Estee Lauder 'Knowing' was placed in a room of Margaret Mellis' work; Calvin klein 'Obsession' in the Naum Gabo room and Armani 'Attitude' in the room for Roman Ondak's 'Measuring The Universe' piece. Each scent was chosen for it's name and shape, the absurdly literal and physical relationship to the artist's work they sat amongst, and indeed the themes of the show as a whole.
(Above: 'The Smell of Knowing' amongst works by Margaret Mellis. Photo by Miguel Amado.)
(Above: 'The Smell of Attitude' amongst 'Measuring the Universe' by Roman Ondak. Photo by Miguel Amado.)
(Above: 'The Smell of Obsession, amongst various works by Naum Gabo. Photo by Miguel Amado.)
(Above: ''Appropriate (Re-enacting Vito Acconci's ‘Seedbed' in the semi-radioactive undercroft beneath Tate St Ives)'
Sign, looped audio
The audio playing through the lobby speakers was of my faltering breathing and groans (impersonating Acconci's vocal sounds during his 'Seedbed' performance in 1972) echoing faintly around the Heron Mall entrance, to the side of Patrick Heron's stained glass window and beneath Martin Creed's 'Work No. 232 The whole world + the work = the whole world'. The printed sign in an official Tate stand was written by me using the Tate font.
'Choirman (I am not him and I do not have your pen)'
Performance lecture, 20mins
Delivered from within Martin Creed's 'Work No. 210 Half the air in a given space', my talk centered around my frustration at often being mistaken for Gareth Malone, the television choirmaster interspersed with anecdotal information, trivia and gossip from behind the scenes of the Tate exhibition. The talk ended with the balcony audience accompanying me in a loud repeated chant of the performance's title.
Wood, adhesives, enamel paints
These 'I's were each made from three lengths of wood glued together and painted to resemble weathered, rusted metal tools of an uncertain function, each shaped like a serif letter 'I'. They were distributed about the galleries as if mistakenly left out by the technicians.
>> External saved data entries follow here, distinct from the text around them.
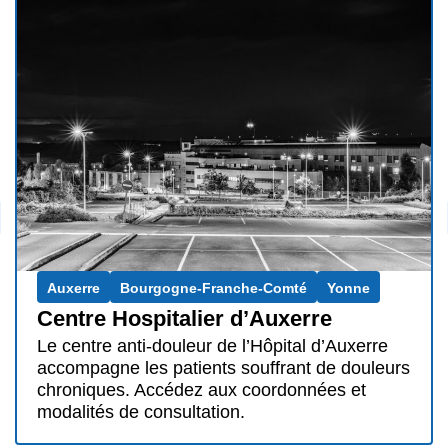
Auxerre
Bourgogne-Franche-Comté
Yonne
Centre Hospitalier d’Auxerre
Le centre anti-douleur de l’Hôpital d’Auxerre
accompagne les patients souffrant de douleurs
chroniques. Accédez aux coordonnées et
modalités de consultation.
Le traitement de la douleur
chronique dans l’Yonne : une prise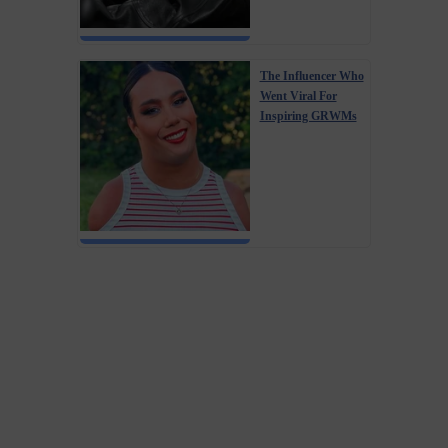
The Influencer Who
Went Viral For
Inspiring GRWMs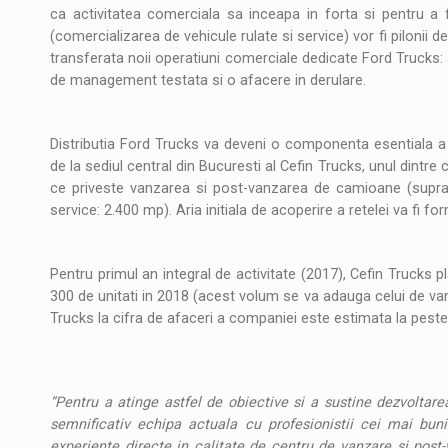
Noul Mercedes-Benz VLE este acum disponib
STIRI
ca activitatea comerciala sa inceapa in forta si pentru a f
(comercializarea de vehicule rulate si service) vor fi pilonii d
JAECOO 5 SHS-H a ajuns in Romania
STIRI
transferata noii operatiuni comerciale dedicate Ford Trucks: a
de management testata si o afacere in derulare.
Proteinmaxxing and the Future of Protein
ARTICOLE
Distributia Ford Trucks va deveni o componenta esentiala a 
de la sediul central din Bucuresti al Cefin Trucks, unul dintr
ce priveste vanzarea si post-vanzarea de camioane (suprafa
service: 2.400 mp). Aria initiala de acoperire a retelei va fi f
Pentru primul an integral de activitate (2017), Cefin Trucks 
300 de unitati in 2018 (acest volum se va adauga celui de va
Trucks la cifra de afaceri a companiei este estimata la peste
“Pentru a atinge astfel de obiective si a sustine dezvolta
semnificativ echipa actuala cu profesionistii cei mai buni
experiente directe in calitate de centru de vanzare si post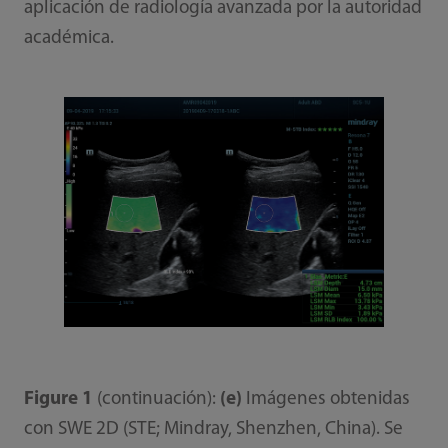
aplicación de radiología avanzada por la autoridad
académica.
Figure 1
(continuación):
(e)
Imágenes obtenidas
con SWE 2D (STE; Mindray, Shenzhen, China). Se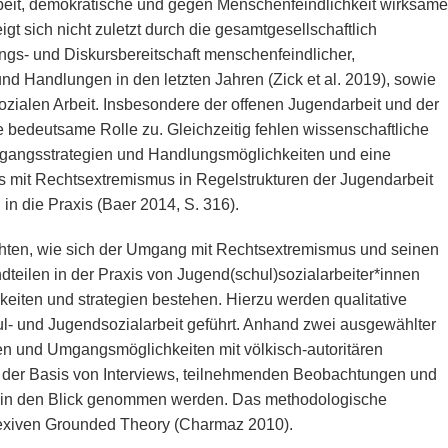
beit, demokratische und gegen Menschenfeindlichkeit wirksame
t sich nicht zuletzt durch die gesamtgesellschaftlich
gs- und Diskursbereitschaft menschenfeindlicher,
und Handlungen in den letzten Jahren (Zick et al. 2019), sowie
ialen Arbeit. Insbesondere der offenen Jugendarbeit und der
 bedeutsame Rolle zu. Gleichzeitig fehlen wissenschaftliche
gangsstrategien und Handlungsmöglichkeiten und eine
 mit Rechtsextremismus in Regelstrukturen der Jugendarbeit
n die Praxis (Baer 2014, S. 316).
rachten, wie sich der Umgang mit Rechtsextremismus und seinen
teilen in der Praxis von Jugend(schul)sozialarbeiter*innen
iten und strategien bestehen. Hierzu werden qualitative
ul- und Jugendsozialarbeit geführt. Anhand zwei ausgewählter
en und Umgangsmöglichkeiten mit völkisch-autoritären
 der Basis von Interviews, teilnehmenden Beobachtungen und
 in den Blick genommen werden. Das methodologische
flexiven Grounded Theory (Charmaz 2010).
To the bottom of each 'I' the wood grain is still faintly visible. They were placed amongst or near a series of works by Lucio Fontana, a room of maquettes and sketches by Naum Gabo, a suite of large Agnes Martin paintings and hidden in the corner of a darkened room for an Anri Sala video.
'Then (Last Week's Top Ten)'
Audio, 43 mins
I was offered the opportunity to also select the music for Tate St Ives rooftop cafe that evening. Given the chance I thought it would be more interesting if I attempted to record my own.
In keeping with the ideas of systems, repetition, and passing time in the rest of the displays I settled on an idea to re-record my own accapella versions of the previous week's top ten single releases, counting them down from ten to one. I hired a music studio and producer for an afternoon and he recorded my voice as I sang along to the originals on headphones.
'An Introduction To Laughter Yoga'
Group exercise, 10 mins
The evening ended with a short workshop, held within Roman Ondak's 'Measuring The Universe' room for the last fifteen minutes before the galleries closed. The previous week I had stumbled on an 'Introduction To Laughter Yoga' workshop and wanted to see if I could pass on what I learnt to the Tate St Ives audience. Exercises included 'The Handshake Laugh', 'The Painful Laugh' and 'The One Metre Laugh'. This has since become a standalone performance piece that I am regularly presenting to a wide variety of audiences.